# 67 GTO vacuum gauge



## Eric Animal (Oct 28, 2007)

Well I finally got one....Anyone know where it belongs. On the console. Where exactly? How do I mount it? Where do the vacuum line and light wire route to ? I gotta get me a shop manual..... Thanks, Eric A


----------



## Rukee (Feb 8, 2007)

I`ve been eyeing those up on e-bay, I`ve also seen housings for top of the console, but never seen one that was factory installed.


----------



## ppurfield001 (Jan 21, 2008)

Eric Animal said:


> Well I finally got one....Anyone know where it belongs. On the console. Where exactly? How do I mount it? Where do the vacuum line and light wire route to ? I gotta get me a shop manual..... Thanks, Eric A


Seen vacuum gauges mounted on the console under the dashboard above. Exactly where to mount, I don't know.


----------



## 05GTO (Oct 6, 2004)

The vacuum line can go to manifold vacuum or "T" into your vacuum advance or transmission modulator,

The power wire can tap into one of the gray wires behind the dash cluster or the gray wire going to the top of the radio or the back of the heater control.

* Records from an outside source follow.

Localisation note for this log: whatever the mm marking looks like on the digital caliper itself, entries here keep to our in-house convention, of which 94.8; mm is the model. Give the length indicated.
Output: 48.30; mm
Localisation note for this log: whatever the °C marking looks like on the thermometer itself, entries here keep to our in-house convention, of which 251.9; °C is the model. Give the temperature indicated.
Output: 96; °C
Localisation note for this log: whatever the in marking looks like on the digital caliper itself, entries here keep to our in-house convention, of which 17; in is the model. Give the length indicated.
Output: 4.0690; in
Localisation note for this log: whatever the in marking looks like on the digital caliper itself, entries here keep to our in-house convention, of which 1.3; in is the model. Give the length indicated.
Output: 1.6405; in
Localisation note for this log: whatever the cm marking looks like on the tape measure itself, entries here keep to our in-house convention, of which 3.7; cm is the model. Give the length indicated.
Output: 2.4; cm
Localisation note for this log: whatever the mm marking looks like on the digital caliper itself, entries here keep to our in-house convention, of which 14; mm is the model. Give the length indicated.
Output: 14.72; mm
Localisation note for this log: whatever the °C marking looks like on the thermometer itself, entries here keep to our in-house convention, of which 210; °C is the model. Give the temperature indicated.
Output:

I've seen them mounted under the dash and on the console,


----------



## geeteeohguy (Feb 2, 2008)

Eric------I've only seen them on '66 and earlier cars. They were all mounted to the console, way up front, not for from the dash/carpet area. They BOLTED on!!! HOLEs in the console!!!! : )
Jeff


----------



## Eric Animal (Oct 28, 2007)

Thanks everyone. Now I am really confused!! maybe I will just use it as a paper wieght.......:cheers Eric


----------